Valid Palindrome (Leetcode #125)

In this blog, we will explore how to solve the Leetcode problem '125. Valid Palindrome.' We will start by understanding the problem statement, move through a common brute force approach, provide a hint to guide you towards the efficient solution, and then dive into the efficient solution in detail.

Understanding the Problem Statement

The problem requires determining if a given string is a valid palindrome. A palindrome is a word, phrase, number, or other sequence of characters that reads the same forward and backward, ignoring spaces, punctuation, and case.

Given a string s, the goal is to check if it is a valid palindrome. To do this, we need to ignore non-alphanumeric characters and consider only letters and numbers. Additionally, letter case should be ignored, meaning A should be treated the same as a.

For example:

  • Input: s = "A man, a plan, a canal: Panama"

  • Output: true

  • Input: s = "race a car"

  • Output: false

Brute Force Approach

A brute force approach to solve this problem would be as follows:

  1. Filter the String: Iterate through the string, and add only alphanumeric characters to a new list or string while converting them to lowercase.

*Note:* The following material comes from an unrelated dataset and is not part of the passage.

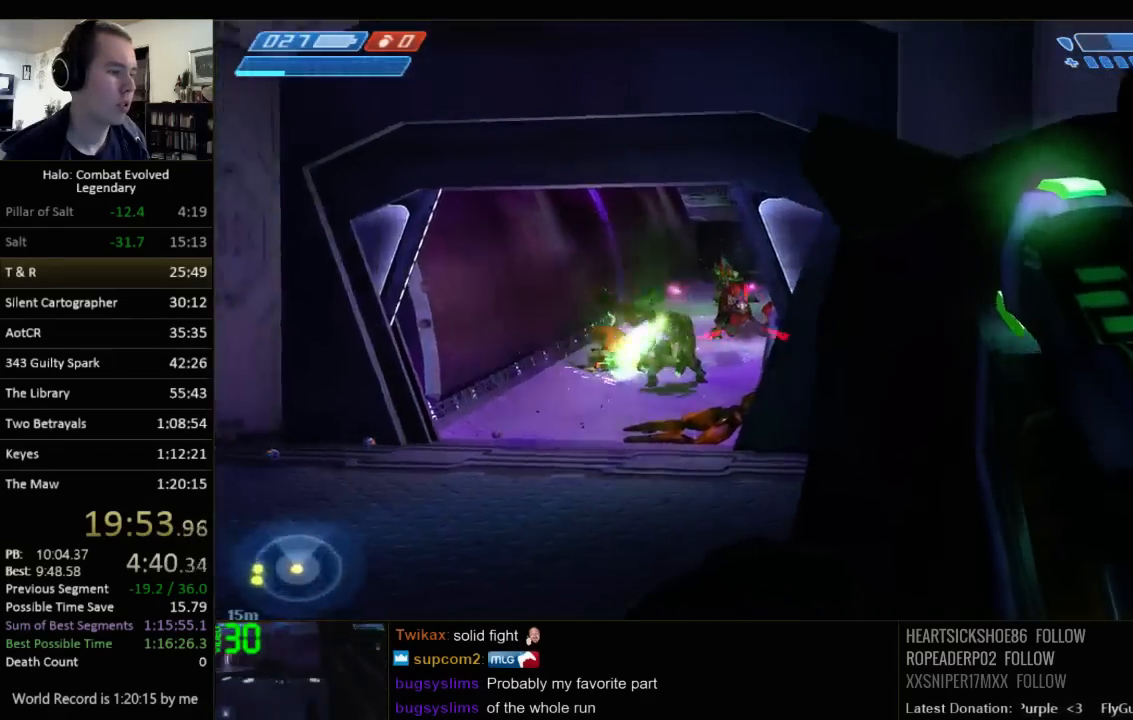
{"keys": ["a"], "mouse": [], "events": []}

  2. Check for Palindrome: Use two pointers, one at the start and one at the end of the new string or list, and check if characters at both ends are equal. If any mismatch is found, return false. If the entire iteration completes without finding a mismatch, return true.

This approach, while easy to understand, is inefficient due to the overhead involved in creating a new string or list with only alphanumeric characters, especially if the given string is very large. Additionally, iterating through the filtered list twice—once for filtering and once for checking—can be time-consuming.

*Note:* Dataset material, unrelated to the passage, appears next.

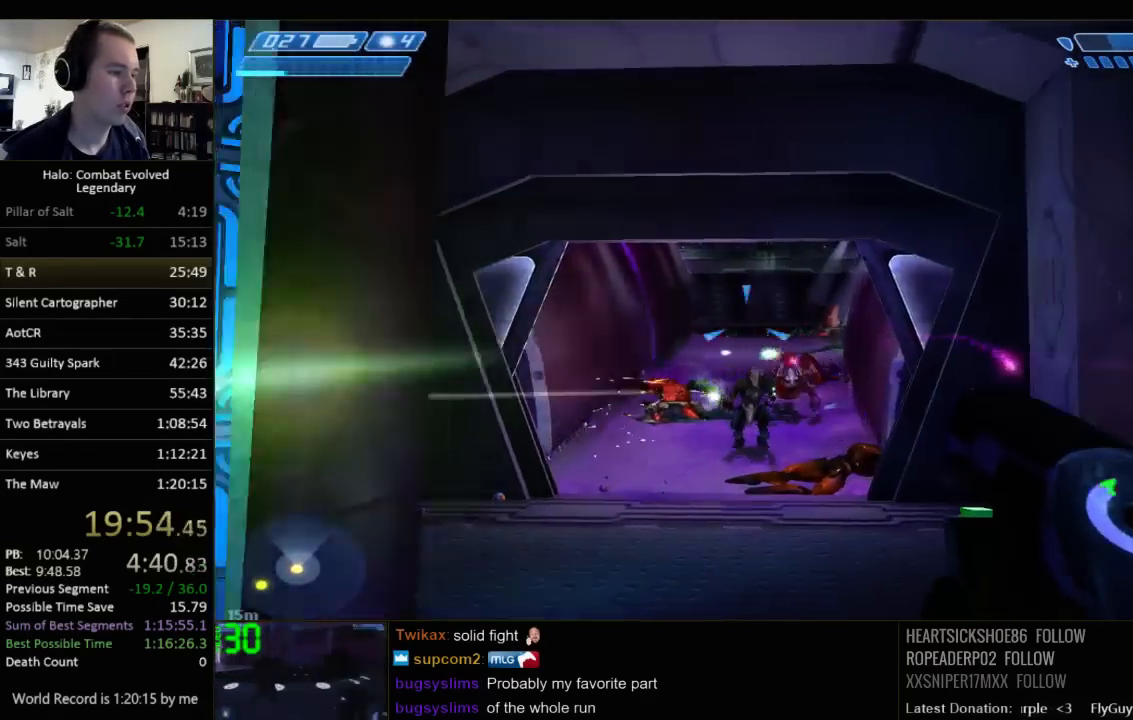
{"keys": ["d"], "mouse": [], "events": [[117, "a", "up"], [217, "a", "down"], [350, "a", "up"], [467, "d", "down"]]}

Hint to Solve the Problem Efficiently

To solve the problem more efficiently, you can use a two-pointer approach directly on the original string without creating a separate list of filtered characters. Instead, use two pointers to traverse the string from both ends, skipping non-alphanumeric characters in place. This approach allows you to save time and space.

Think about how you can move the two pointers inward while checking for character equality and skipping irrelevant characters (such as punctuation and spaces).

Efficient Solution

Let's dive into the efficient solution, based on the provided code:

import re

def isPalindrome(s):
    # Step 1: Initialize two pointers
    left, right = 0, len(s) - 1

    # Step 2: Traverse the string from both ends
    while left < right:
        # Skip non-alphanumeric characters on the left
        while left < right and not s[left].isalnum():
            left += 1
        # Skip non-alphanumeric characters on the right
        while left < right and not s[right].isalnum():
            right -= 1

        # Compare characters
        if s[left].lower() != s[right].lower():
            return False

        # Move both pointers inward
        left += 1
        right -= 1

    return True

Step-by-Step Explanation:

  1. Initialize Two Pointers: Set up two pointers, left and right, to start from the beginning and end of the string, respectively. This allows you to compare characters from both ends.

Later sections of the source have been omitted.